As I was watching, the wind picked up outside, pushing its way through the still sticky sliding doors of my living room that John once instructed me how to fix when he was there. Moments later I received a text from John’s sister Diana that said simply, “John has left this world.”
If one is truly blessed, one is given a gift of someone with the power to bend time and space ~ to bend your life from something ordinary, into something exquisite. This is the gift that John gave to me. 500 people gathered this Monday, filling the cathedral he calls “The Shop”, that John Kennedy Gutierrez bent into being from the ashes of the Clipper Mill fire. As we pushed close to eachother around the fire pit, still blazing, spinning and shooting orange embers into the sky, challenging the stars before they flickered and faded; I knew that I was not alone.

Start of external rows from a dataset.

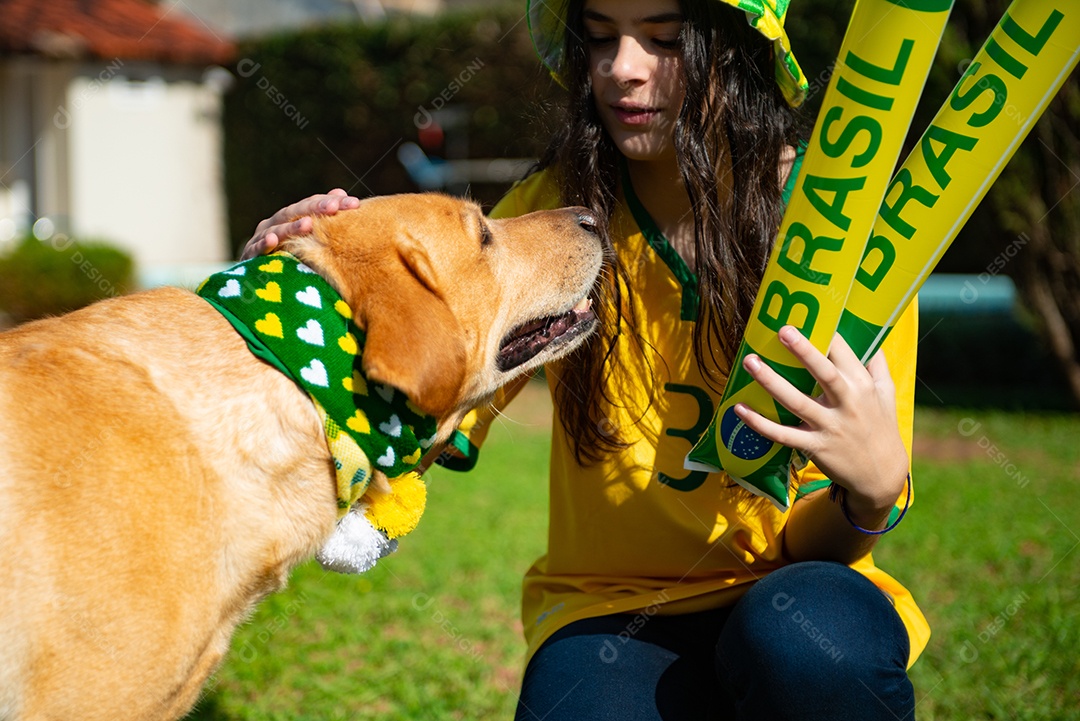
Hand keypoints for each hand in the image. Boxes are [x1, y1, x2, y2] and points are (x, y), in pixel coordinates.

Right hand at [241, 189, 360, 259]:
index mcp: (292, 217)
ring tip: (308, 224)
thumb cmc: (288, 256)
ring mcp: (261, 236)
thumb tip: (340, 192)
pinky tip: (272, 240)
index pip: (313, 204)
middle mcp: (276, 223)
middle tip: (335, 206)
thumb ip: (321, 217)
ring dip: (292, 227)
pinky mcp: (250, 255)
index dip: (333, 202)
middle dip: (316, 208)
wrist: (254, 279)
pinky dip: (263, 243)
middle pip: (296, 211)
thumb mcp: (307, 239)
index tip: (355, 204)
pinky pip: (256, 248)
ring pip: (278, 228)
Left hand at [733, 325, 908, 516]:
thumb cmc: (881, 427)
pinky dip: (760, 423)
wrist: (882, 476)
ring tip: (750, 361)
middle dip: (804, 351)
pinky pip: (783, 435)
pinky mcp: (815, 447)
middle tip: (782, 329)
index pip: (845, 354)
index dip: (828, 333)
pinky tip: (739, 409)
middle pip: (824, 373)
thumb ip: (877, 364)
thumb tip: (870, 334)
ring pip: (797, 402)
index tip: (810, 312)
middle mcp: (847, 404)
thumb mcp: (887, 393)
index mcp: (862, 386)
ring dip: (772, 382)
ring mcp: (830, 427)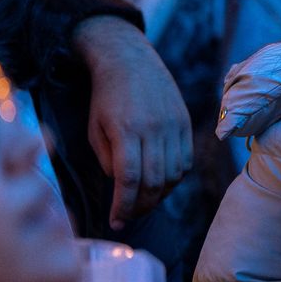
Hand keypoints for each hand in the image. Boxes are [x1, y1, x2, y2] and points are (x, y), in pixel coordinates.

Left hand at [73, 16, 192, 229]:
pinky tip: (161, 182)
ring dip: (159, 195)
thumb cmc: (105, 97)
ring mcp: (174, 125)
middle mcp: (155, 128)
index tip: (115, 221)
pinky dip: (174, 178)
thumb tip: (123, 186)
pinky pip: (186, 160)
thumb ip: (107, 160)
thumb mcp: (94, 129)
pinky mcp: (185, 122)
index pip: (130, 180)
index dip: (123, 206)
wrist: (130, 60)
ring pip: (174, 175)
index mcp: (127, 130)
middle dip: (141, 206)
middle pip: (155, 181)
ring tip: (144, 201)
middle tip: (128, 216)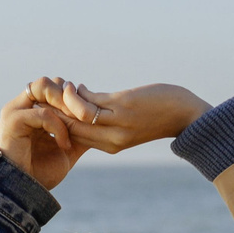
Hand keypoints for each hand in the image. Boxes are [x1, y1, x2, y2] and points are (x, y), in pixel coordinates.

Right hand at [0, 80, 88, 190]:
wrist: (21, 192)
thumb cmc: (40, 173)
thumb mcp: (65, 149)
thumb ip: (78, 133)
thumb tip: (97, 123)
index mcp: (31, 110)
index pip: (54, 88)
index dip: (71, 97)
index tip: (85, 116)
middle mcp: (22, 106)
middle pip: (49, 82)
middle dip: (68, 97)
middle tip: (81, 118)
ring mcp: (15, 110)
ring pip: (43, 87)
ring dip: (63, 104)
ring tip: (74, 125)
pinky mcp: (13, 120)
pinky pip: (43, 112)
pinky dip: (59, 126)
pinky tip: (64, 144)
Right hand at [43, 82, 210, 154]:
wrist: (184, 115)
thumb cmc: (156, 118)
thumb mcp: (128, 128)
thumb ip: (108, 123)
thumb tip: (87, 108)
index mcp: (111, 146)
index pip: (75, 137)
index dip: (60, 124)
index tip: (52, 111)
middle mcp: (112, 137)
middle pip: (71, 127)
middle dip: (57, 112)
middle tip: (49, 98)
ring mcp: (117, 122)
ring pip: (77, 113)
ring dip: (65, 99)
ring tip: (64, 89)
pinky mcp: (122, 105)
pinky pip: (90, 99)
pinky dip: (79, 92)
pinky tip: (78, 86)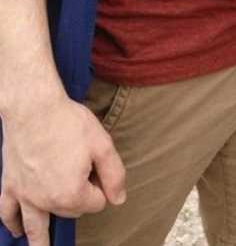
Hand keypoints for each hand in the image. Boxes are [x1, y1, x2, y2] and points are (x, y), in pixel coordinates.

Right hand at [0, 93, 125, 244]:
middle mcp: (45, 201)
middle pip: (70, 211)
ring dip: (39, 240)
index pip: (96, 203)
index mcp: (71, 194)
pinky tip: (16, 231)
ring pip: (34, 226)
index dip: (101, 184)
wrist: (33, 108)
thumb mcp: (102, 144)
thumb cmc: (69, 123)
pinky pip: (7, 212)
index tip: (96, 164)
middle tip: (82, 170)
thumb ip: (114, 175)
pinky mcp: (9, 185)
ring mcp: (24, 195)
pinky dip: (12, 224)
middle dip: (80, 197)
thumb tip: (118, 199)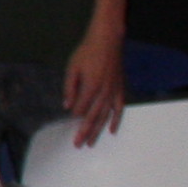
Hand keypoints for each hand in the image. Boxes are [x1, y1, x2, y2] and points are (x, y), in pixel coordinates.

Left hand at [62, 27, 127, 143]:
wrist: (107, 41)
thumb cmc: (86, 52)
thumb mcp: (72, 67)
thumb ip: (69, 87)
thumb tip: (67, 106)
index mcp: (91, 86)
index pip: (80, 108)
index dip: (74, 117)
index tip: (68, 126)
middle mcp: (104, 92)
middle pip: (93, 117)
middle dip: (85, 132)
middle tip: (78, 145)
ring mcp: (114, 92)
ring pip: (106, 116)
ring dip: (98, 131)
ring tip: (92, 143)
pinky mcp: (120, 89)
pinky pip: (119, 108)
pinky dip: (116, 120)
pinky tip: (111, 131)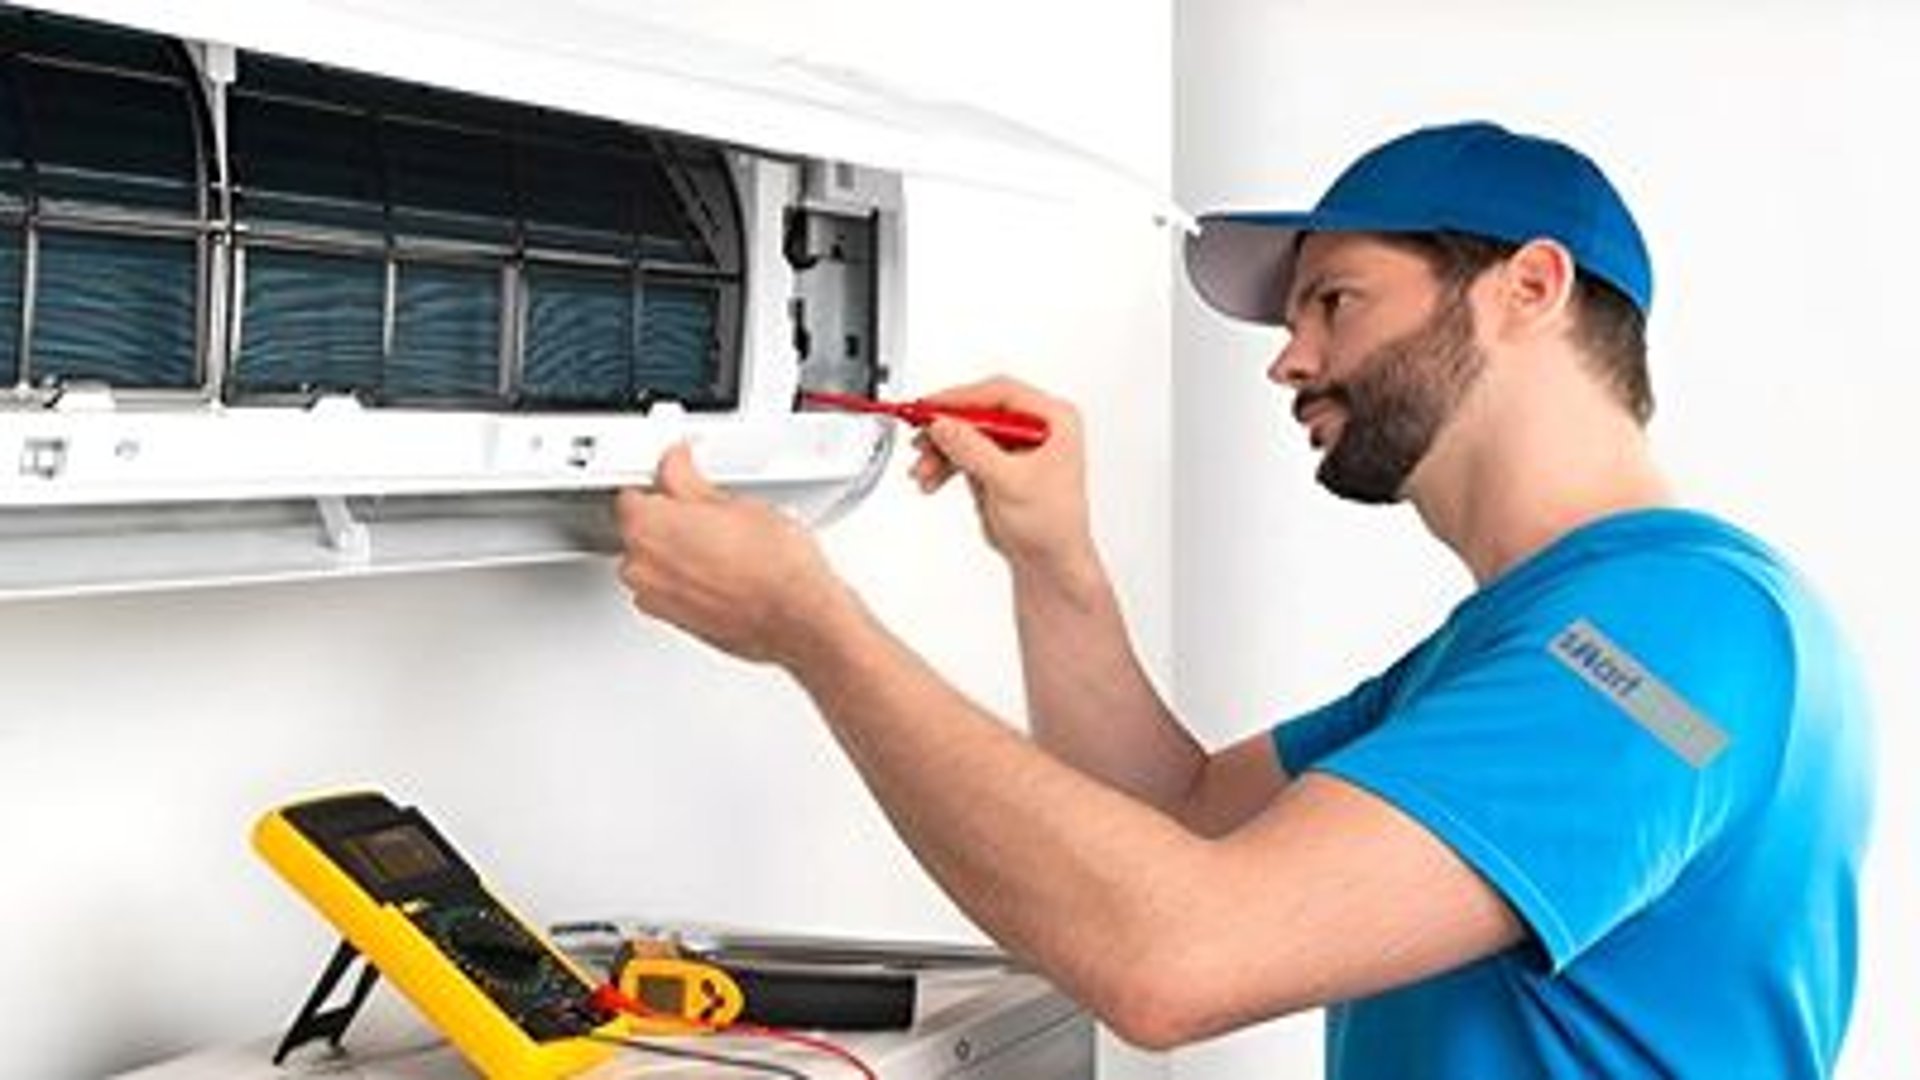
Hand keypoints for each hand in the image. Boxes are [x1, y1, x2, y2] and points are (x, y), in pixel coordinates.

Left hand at [615, 443, 851, 665]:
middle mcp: (640, 567)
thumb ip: (689, 480)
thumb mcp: (733, 502)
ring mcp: (654, 598)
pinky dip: (685, 578)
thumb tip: (677, 466)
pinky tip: (720, 569)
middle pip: (639, 530)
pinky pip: (668, 588)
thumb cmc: (773, 566)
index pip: (632, 493)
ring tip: (720, 544)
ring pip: (653, 562)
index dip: (660, 482)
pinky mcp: (673, 621)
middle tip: (706, 511)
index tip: (679, 477)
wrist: (797, 617)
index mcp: (646, 527)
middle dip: (666, 518)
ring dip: (675, 551)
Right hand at [909, 377, 1093, 572]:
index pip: (1002, 393)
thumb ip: (973, 450)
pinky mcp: (997, 464)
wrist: (1049, 563)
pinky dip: (943, 464)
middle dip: (946, 431)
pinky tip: (931, 479)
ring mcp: (1014, 446)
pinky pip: (962, 453)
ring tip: (924, 472)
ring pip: (966, 433)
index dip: (963, 398)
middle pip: (979, 412)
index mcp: (1054, 420)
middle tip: (921, 441)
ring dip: (939, 452)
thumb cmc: (1053, 526)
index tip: (931, 408)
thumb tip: (943, 424)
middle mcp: (1035, 427)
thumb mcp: (1010, 483)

A man who works with his hands is a laborer;
a man who works with his hands and his brain is a craftsman;
but a man who works with his hands and his brain and his heart is an artist.
Louis Nizer
Thanks Paul, for sharing yet another wonderful story about John. They are everywhere and people really want to share them. It has really helped in the healing process.
Yesterday, I was driving east on Eastern Avenue in Highlandtown. Up on the old Patterson Theatre (now the Creative Alliance) were the words – John Gutierrez we love you. John’s impact was felt across the city.
Thank you for keeping his spirit alive!